Render the lines below as a numbered list, leaving out any blank lines.

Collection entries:
★ ★ ★ ★
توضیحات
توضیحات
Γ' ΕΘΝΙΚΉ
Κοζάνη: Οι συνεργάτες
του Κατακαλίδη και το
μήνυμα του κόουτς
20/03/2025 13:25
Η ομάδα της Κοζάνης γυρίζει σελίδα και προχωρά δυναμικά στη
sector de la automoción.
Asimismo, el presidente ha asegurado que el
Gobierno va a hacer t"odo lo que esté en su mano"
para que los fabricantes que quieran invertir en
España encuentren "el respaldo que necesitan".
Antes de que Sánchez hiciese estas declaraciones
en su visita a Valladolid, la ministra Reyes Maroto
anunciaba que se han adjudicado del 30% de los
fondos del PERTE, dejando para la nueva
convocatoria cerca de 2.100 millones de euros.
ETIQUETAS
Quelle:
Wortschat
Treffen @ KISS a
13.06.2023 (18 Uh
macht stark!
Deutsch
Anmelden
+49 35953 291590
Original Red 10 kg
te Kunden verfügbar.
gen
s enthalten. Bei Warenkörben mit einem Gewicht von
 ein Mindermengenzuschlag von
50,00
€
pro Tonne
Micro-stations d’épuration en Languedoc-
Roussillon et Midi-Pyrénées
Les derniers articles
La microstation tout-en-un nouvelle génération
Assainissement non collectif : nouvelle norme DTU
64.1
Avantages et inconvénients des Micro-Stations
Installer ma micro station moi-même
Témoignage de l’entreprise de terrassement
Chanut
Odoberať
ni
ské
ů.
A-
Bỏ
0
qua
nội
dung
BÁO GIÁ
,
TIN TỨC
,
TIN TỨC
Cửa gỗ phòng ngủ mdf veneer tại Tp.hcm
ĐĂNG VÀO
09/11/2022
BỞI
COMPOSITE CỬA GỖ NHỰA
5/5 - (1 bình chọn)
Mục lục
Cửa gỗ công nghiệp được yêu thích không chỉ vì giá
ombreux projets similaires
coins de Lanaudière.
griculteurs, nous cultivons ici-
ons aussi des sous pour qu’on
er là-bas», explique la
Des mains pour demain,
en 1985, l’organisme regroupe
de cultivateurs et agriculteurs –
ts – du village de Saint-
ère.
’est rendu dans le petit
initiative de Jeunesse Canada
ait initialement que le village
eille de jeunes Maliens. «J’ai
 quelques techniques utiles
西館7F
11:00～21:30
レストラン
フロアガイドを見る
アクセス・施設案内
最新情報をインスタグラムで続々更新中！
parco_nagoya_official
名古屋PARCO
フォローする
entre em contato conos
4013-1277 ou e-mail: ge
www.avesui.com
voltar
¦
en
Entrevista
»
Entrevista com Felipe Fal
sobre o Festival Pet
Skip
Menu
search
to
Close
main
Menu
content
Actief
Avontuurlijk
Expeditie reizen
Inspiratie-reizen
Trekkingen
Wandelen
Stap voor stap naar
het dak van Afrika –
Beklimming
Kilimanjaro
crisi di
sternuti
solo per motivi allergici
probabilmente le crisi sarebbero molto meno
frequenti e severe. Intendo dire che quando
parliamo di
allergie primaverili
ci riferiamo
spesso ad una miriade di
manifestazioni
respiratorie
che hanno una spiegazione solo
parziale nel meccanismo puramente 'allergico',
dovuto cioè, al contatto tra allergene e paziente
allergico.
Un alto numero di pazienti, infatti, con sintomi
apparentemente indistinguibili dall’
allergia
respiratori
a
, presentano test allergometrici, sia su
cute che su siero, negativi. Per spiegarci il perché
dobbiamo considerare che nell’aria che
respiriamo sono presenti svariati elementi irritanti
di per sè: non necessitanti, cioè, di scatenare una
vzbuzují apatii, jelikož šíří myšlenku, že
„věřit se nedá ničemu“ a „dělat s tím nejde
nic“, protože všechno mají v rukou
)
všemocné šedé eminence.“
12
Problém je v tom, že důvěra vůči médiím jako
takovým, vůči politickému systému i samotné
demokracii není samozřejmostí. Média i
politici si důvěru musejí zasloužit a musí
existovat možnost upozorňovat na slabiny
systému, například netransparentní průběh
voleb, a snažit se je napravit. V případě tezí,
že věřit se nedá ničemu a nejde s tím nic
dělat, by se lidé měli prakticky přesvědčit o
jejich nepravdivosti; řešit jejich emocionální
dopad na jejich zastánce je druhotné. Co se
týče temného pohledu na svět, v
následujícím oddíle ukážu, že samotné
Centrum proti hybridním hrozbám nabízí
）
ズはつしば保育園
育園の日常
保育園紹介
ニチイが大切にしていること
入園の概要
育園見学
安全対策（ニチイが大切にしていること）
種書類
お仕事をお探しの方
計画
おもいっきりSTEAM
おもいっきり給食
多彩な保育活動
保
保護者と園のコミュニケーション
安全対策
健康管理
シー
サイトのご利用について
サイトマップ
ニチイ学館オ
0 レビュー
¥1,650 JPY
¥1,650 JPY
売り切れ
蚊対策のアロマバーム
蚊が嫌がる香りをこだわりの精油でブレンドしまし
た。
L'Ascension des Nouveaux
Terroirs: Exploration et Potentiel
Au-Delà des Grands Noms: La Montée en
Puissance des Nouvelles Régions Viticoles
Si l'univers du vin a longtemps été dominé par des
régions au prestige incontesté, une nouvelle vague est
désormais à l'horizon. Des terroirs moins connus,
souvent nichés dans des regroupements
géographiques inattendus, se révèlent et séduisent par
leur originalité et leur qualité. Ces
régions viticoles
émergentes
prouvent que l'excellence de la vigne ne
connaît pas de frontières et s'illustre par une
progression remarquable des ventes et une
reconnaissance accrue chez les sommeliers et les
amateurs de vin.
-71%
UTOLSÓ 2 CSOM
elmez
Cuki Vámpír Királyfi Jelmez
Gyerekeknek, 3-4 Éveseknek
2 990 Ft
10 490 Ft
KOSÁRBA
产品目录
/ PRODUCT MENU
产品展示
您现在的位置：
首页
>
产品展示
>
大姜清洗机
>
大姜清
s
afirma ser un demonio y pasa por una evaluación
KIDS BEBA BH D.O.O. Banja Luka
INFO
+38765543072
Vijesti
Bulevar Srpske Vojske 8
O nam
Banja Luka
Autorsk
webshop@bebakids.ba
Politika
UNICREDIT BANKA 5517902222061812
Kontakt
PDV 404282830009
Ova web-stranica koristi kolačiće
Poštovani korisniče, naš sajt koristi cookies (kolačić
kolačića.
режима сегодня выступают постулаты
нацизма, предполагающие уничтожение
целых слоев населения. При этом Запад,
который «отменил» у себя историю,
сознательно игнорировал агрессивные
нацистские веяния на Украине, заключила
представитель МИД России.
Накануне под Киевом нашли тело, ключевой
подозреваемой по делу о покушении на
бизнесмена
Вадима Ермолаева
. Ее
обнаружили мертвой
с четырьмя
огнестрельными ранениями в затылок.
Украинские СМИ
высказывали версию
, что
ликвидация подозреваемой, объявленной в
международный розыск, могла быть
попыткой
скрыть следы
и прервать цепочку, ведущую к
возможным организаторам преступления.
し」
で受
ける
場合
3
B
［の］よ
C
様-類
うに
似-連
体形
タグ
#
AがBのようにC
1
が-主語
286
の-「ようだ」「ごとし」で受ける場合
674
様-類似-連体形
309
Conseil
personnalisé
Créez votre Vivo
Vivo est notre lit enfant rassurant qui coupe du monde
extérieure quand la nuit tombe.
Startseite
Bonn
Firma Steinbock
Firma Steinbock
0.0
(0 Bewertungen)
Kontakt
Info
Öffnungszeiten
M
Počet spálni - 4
★ ★ ★ ★
▶ _Your response_
1. توضیحات
2. توضیحات
3. Γ' ΕΘΝΙΚΉ
4. Κοζάνη: Οι συνεργάτες
5. του Κατακαλίδη και το
6. μήνυμα του κόουτς
7. 20/03/2025 13:25
8. Η ομάδα της Κοζάνης γυρίζει σελίδα και προχωρά δυναμικά στη
9. sector de la automoción.
10. Asimismo, el presidente ha asegurado que el
11. Gobierno va a hacer t"odo lo que esté en su mano"
12. para que los fabricantes que quieran invertir en
13. España encuentren "el respaldo que necesitan".
14. Antes de que Sánchez hiciese estas declaraciones
15. en su visita a Valladolid, la ministra Reyes Maroto
16. anunciaba que se han adjudicado del 30% de los
17. fondos del PERTE, dejando para la nueva
18. convocatoria cerca de 2.100 millones de euros.
19. ETIQUETAS
20. Quelle:
21. Wortschat
22. Treffen @ KISS a
23. 13.06.2023 (18 Uh
24. macht stark!
25. Deutsch
26. Anmelden
27. +49 35953 291590
28. Original Red 10 kg
29. te Kunden verfügbar.
30. gen
31. s enthalten. Bei Warenkörben mit einem Gewicht von
32.  ein Mindermengenzuschlag von
33. 50,00
34. €
35. pro Tonne
36. Micro-stations d’épuration en Languedoc-
37. Roussillon et Midi-Pyrénées
38. Les derniers articles
39. La microstation tout-en-un nouvelle génération
40. Assainissement non collectif : nouvelle norme DTU
41. 64.1
42. Avantages et inconvénients des Micro-Stations
43. Installer ma micro station moi-même
44. Témoignage de l’entreprise de terrassement
45. Chanut
46. Odoberať
47. ni
48. ské
49. ů.
50. A-
51. Bỏ
52. 0
53. qua
54. nội
55. dung
56. BÁO GIÁ
57. ,
58. TIN TỨC
59. ,
60. TIN TỨC
61. Cửa gỗ phòng ngủ mdf veneer tại Tp.hcm
62. ĐĂNG VÀO
63. 09/11/2022
64. BỞI
65. COMPOSITE CỬA GỖ NHỰA
66. 5/5 - (1 bình chọn)
67. Mục lục
68. Cửa gỗ công nghiệp được yêu thích không chỉ vì giá
69. ombreux projets similaires
70. coins de Lanaudière.
71. griculteurs, nous cultivons ici-
72. ons aussi des sous pour qu’on
73. er là-bas», explique la
74. Des mains pour demain,
75. en 1985, l’organisme regroupe
76. de cultivateurs et agriculteurs –
77. ts – du village de Saint-
78. ère.
79. ’est rendu dans le petit
80. initiative de Jeunesse Canada
81. ait initialement que le village
82. eille de jeunes Maliens. «J’ai
83.  quelques techniques utiles
84. 西館7F
85. 11:00～21:30
86. レストラン
87. フロアガイドを見る
88. アクセス・施設案内
89. 最新情報をインスタグラムで続々更新中！
90. parco_nagoya_official
91. 名古屋PARCO
92. フォローする
93. entre em contato conos
94. 4013-1277 ou e-mail: ge
95. www.avesui.com
96. voltar
97. ¦
98. en
99. Entrevista
100. »
101. Entrevista com Felipe Fal
102. sobre o Festival Pet
103. Skip
104. Menu
105. search
106. to
107. Close
108. main
109. Menu
110. content
111. Actief
112. Avontuurlijk
113. Expeditie reizen
114. Inspiratie-reizen
115. Trekkingen
116. Wandelen
117. Stap voor stap naar
118. het dak van Afrika –
119. Beklimming
120. Kilimanjaro
121. crisi di
122. sternuti
123. solo per motivi allergici
124. probabilmente le crisi sarebbero molto meno
125. frequenti e severe. Intendo dire che quando
126. parliamo di
127. allergie primaverili
128. ci riferiamo
129. spesso ad una miriade di
130. manifestazioni
131. respiratorie
132. che hanno una spiegazione solo
133. parziale nel meccanismo puramente 'allergico',
134. dovuto cioè, al contatto tra allergene e paziente
135. allergico.
136. Un alto numero di pazienti, infatti, con sintomi
137. apparentemente indistinguibili dall’
138. allergia
139. respiratori
140. a
141. , presentano test allergometrici, sia su
142. cute che su siero, negativi. Per spiegarci il perché
143. dobbiamo considerare che nell’aria che
144. respiriamo sono presenti svariati elementi irritanti
145. di per sè: non necessitanti, cioè, di scatenare una
146. vzbuzují apatii, jelikož šíří myšlenku, že
147. „věřit se nedá ničemu“ a „dělat s tím nejde
148. nic“, protože všechno mají v rukou
149. )
150. všemocné šedé eminence.“
151. 12
152. Problém je v tom, že důvěra vůči médiím jako
153. takovým, vůči politickému systému i samotné
154. demokracii není samozřejmostí. Média i
155. politici si důvěru musejí zasloužit a musí
156. existovat možnost upozorňovat na slabiny
157. systému, například netransparentní průběh
158. voleb, a snažit se je napravit. V případě tezí,
159. že věřit se nedá ničemu a nejde s tím nic
160. dělat, by se lidé měli prakticky přesvědčit o
161. jejich nepravdivosti; řešit jejich emocionální
162. dopad na jejich zastánce je druhotné. Co se
163. týče temného pohledu na svět, v
164. následujícím oddíle ukážu, že samotné
165. Centrum proti hybridním hrozbám nabízí
166. ）
167. ズはつしば保育園
168. 育園の日常
169. 保育園紹介
170. ニチイが大切にしていること
171. 入園の概要
172. 育園見学
173. 安全対策（ニチイが大切にしていること）
174. 種書類
175. お仕事をお探しの方
176. 計画
177. おもいっきりSTEAM
178. おもいっきり給食
179. 多彩な保育活動
180. 保
181. 保護者と園のコミュニケーション
182. 安全対策
183. 健康管理
184. シー
185. サイトのご利用について
186. サイトマップ
187. ニチイ学館オ
188. 0 レビュー
189. ¥1,650 JPY
190. ¥1,650 JPY
191. 売り切れ
192. 蚊対策のアロマバーム
193. 蚊が嫌がる香りをこだわりの精油でブレンドしまし
194. た。
195. L'Ascension des Nouveaux
196. Terroirs: Exploration et Potentiel
197. Au-Delà des Grands Noms: La Montée en
198. Puissance des Nouvelles Régions Viticoles
199. Si l'univers du vin a longtemps été dominé par des
200. régions au prestige incontesté, une nouvelle vague est
201. désormais à l'horizon. Des terroirs moins connus,
202. souvent nichés dans des regroupements
203. géographiques inattendus, se révèlent et séduisent par
204. leur originalité et leur qualité. Ces
205. régions viticoles
206. émergentes
207. prouvent que l'excellence de la vigne ne
208. connaît pas de frontières et s'illustre par une
209. progression remarquable des ventes et une
210. reconnaissance accrue chez les sommeliers et les
211. amateurs de vin.
212. -71%
213. UTOLSÓ 2 CSOM
214. elmez
215. Cuki Vámpír Királyfi Jelmez
216. Gyerekeknek, 3-4 Éveseknek
217. 2 990 Ft
218. 10 490 Ft
219. KOSÁRBA
220. 产品目录
221. / PRODUCT MENU
222. 产品展示
223. 您现在的位置：
224. 首页
225. >
226. 产品展示
227. >
228. 大姜清洗机
229. >
230. 大姜清
231. s
232. afirma ser un demonio y pasa por una evaluación
233. KIDS BEBA BH D.O.O. Banja Luka
234. INFO
235. +38765543072
236. Vijesti
237. Bulevar Srpske Vojske 8
238. O nam
239. Banja Luka
240. Autorsk
241. webshop@bebakids.ba
242. Politika
243. UNICREDIT BANKA 5517902222061812
244. Kontakt
245. PDV 404282830009
246. Ova web-stranica koristi kolačiće
247. Poštovani korisniče, naš sajt koristi cookies (kolačić
248. kolačića.
249. режима сегодня выступают постулаты
250. нацизма, предполагающие уничтожение
251. целых слоев населения. При этом Запад,
252. который «отменил» у себя историю,
253. сознательно игнорировал агрессивные
254. нацистские веяния на Украине, заключила
255. представитель МИД России.
256. Накануне под Киевом нашли тело, ключевой
257. подозреваемой по делу о покушении на
258. бизнесмена
259. Вадима Ермолаева
260. . Ее
261. обнаружили мертвой
262. с четырьмя
263. огнестрельными ранениями в затылок.
264. Украинские СМИ
265. высказывали версию
266. , что
267. ликвидация подозреваемой, объявленной в
268. международный розыск, могла быть
269. попыткой
270. скрыть следы
271. и прервать цепочку, ведущую к
272. возможным организаторам преступления.
273. し」
274. で受
275. ける
276. 場合
277. 3
278. B
279. ［の］よ
280. C
281. 様-類
282. うに
283. 似-連
284. 体形
285. タグ
286. #
287. AがBのようにC
288. 1
289. が-主語
290. 286
291. の-「ようだ」「ごとし」で受ける場合
292. 674
293. 様-類似-連体形
294. 309
295. Conseil
296. personnalisé
297. Créez votre Vivo
298. Vivo est notre lit enfant rassurant qui coupe du monde
299. extérieure quand la nuit tombe.
300. Startseite
301. Bonn
302. Firma Steinbock
303. Firma Steinbock
304. 0.0
305. (0 Bewertungen)
306. Kontakt
307. Info
308. Öffnungszeiten
309. M
310. Počet spálni - 4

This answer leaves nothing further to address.